Ghannouchi, «Ayotallah et commandant suprême», continue de narguer le chef du gouvernement, Youssef Chahed, et de lui imposer leurs calendriers, priorités et logiques.

Par Asef Ben Ammar *

De manière surprenante, le parti Ennahdha annonçait la semaine dernière que le remaniement ministériel, tant attendu, ne peut être que partiel, et que l’évaluation de la performance des ministres en exercice se fera uniquement à l’aune des engagements la Feuille de Route de Carthage (FRC), et aucunement au regard du discours d’investiture du chef du gouvernement Youssef Chahed, tenu à l’Assemblée des représentants du peuple (ARP), fin août 2016.

Des mauvaises nouvelles pour la Tunisie et un autre coup de massue pour la transition démocratique. Regardons pourquoi!

Un message codé, pour deux bravades !

En termes décodés, Rached Ghannouchi assène une double bravade au chef du gouvernement. La première bravade somme le chef du gouvernement de ne pas procéder à un remaniement ministériel élargi. Le parti de Ghannouchi ajoute qu’il faut attendre les élections municipales et passer, dans tous les cas, par les partenaires signataires de la FRC, avant de procéder à un remaniement élargi. Selon Ennahdha, le chef du gouvernement ne peut pas remanier son gouvernement et ne peut que pourvoir les postes ministériels vacants, ni plus ni moins!

La deuxième bravade a trait à l’évaluation de la performance des ministres en exercice. Ghannouchi postule que cette évaluation ne peut pas se faire au regard du discours d’investiture du chef de gouvernement, avec prise en compte des objectifs et mandats assignés par le chef du gouvernement aux ministres lors de leur nomination.

Ghannouchi prétend aussi que l’évaluation de la performance des ministres ne peut se faire qu’à l’aune des principes et critères de la FRC, ceux convenus avec des partenaires rassemblés de façon ad hoc (élus et non élus), et sous l’égide direct du président Béji Caïd Essebsi.

Ces déclarations tombent mal, coïncidant avec un contexte où toute la Tunisie attend impatiemment le remaniement ministériel, annoncé depuis le mois de juin.
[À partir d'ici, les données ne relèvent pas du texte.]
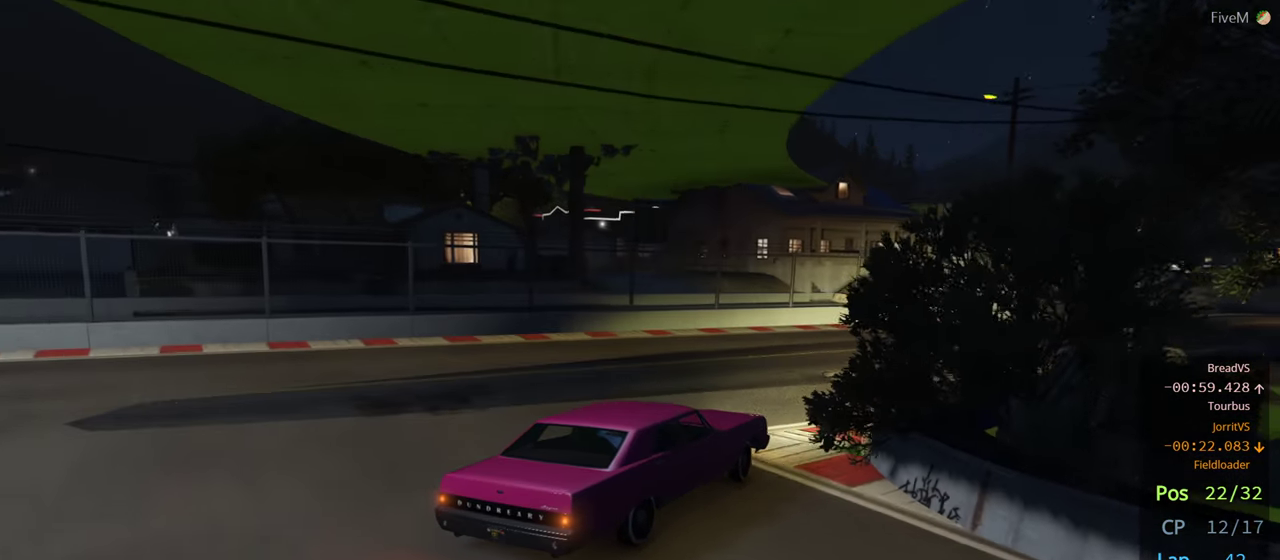
{"buttons": [], "left_stick": "right", "right_stick": "center", "events": [[66, "left_stick", "right"], [216, "left_stick", "center"], [266, "left_stick", "left"], [433, "left_stick", "right"]]}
Encore une fois, Ghannouchi ose défier le chef du gouvernement en imposant son calendrier, ses priorités et sa logique. Il se permet d’agir en «Ayotallah et commandant suprême» qui décide et qui peut imposer ses diktats au gouvernement.

Cela tombe mal aussi parce que l’économie tunisienne commence à décrocher sérieusement, avec quasiment tous les voyants du tableau de bord qui ont viré au rouge (chômage, inflation, double-déficits, dettes, décote de la Tunisie, dévaluation, baisse des réserves en devise, etc.). Une situation économique qui impose de nouvelles approches et de nouvelles compétences ministérielles; impossibles à mobiliser autrement que par un remaniement ministériel élargi et urgent.
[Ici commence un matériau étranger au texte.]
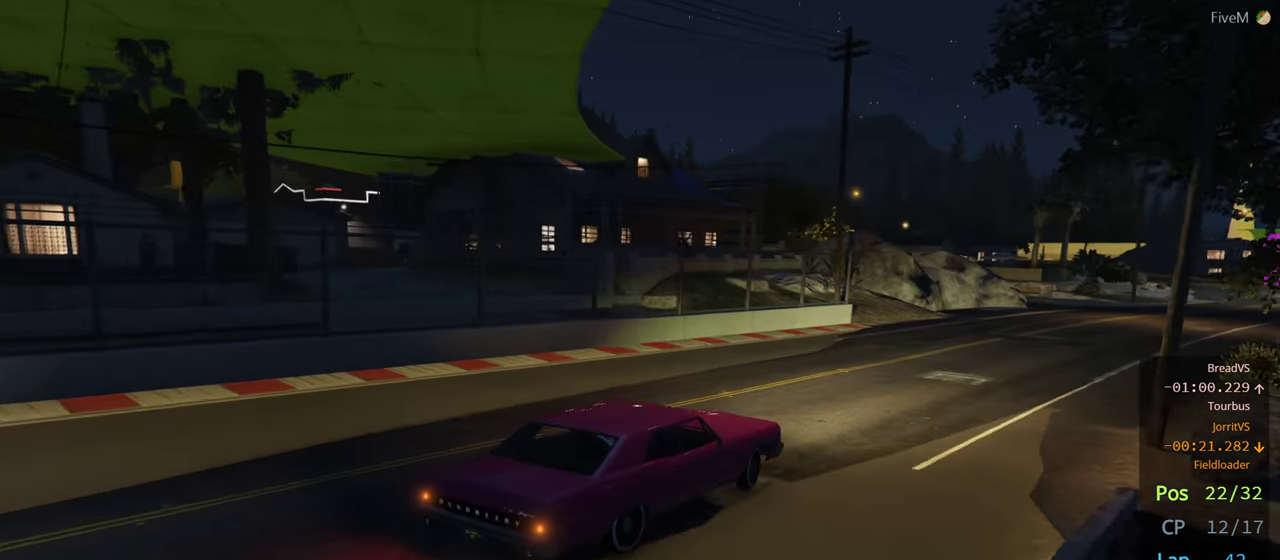
{"buttons": [], "left_stick": "right", "right_stick": "center", "events": [[150, "left_stick", "left"], [417, "left_stick", "right"]]}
Ce que propose Ghannouchi déroge à l’esprit et à la lettre de la Constitution; celle-ci accorde au chef du gouvernement une marge de manœuvre plus importante, plus axée sur les résultats et éloignée des tiraillements partisans et autres marchandages occultes entre les partis politiques.

Feuille de route de Carthage, l’impasse!

Ghannouchi met de l’huile sur le feu! Il ajoute à la crise économique une crise politique, autrement plus néfaste. Valorisant sa majorité d’élus au parlement, suite à l’implosion du Nidaa, Ghannouchi bombe le torse et hausse le ton. Très probablement parce que la sous-performance des ministres issus d’Ennahdha est pointée du doigt, notamment au regard de l’échec patent en matière d’incitations au travail, de formation professionnelle, de création d’emplois ou encore en matière de réduction du déficit commercial et de promotion des exportations. Peut-être aussi que les candidats proposés par Ennahdha pour les postes clefs visés par le remaniement souhaité ont été jugés irrecevables et incompétents.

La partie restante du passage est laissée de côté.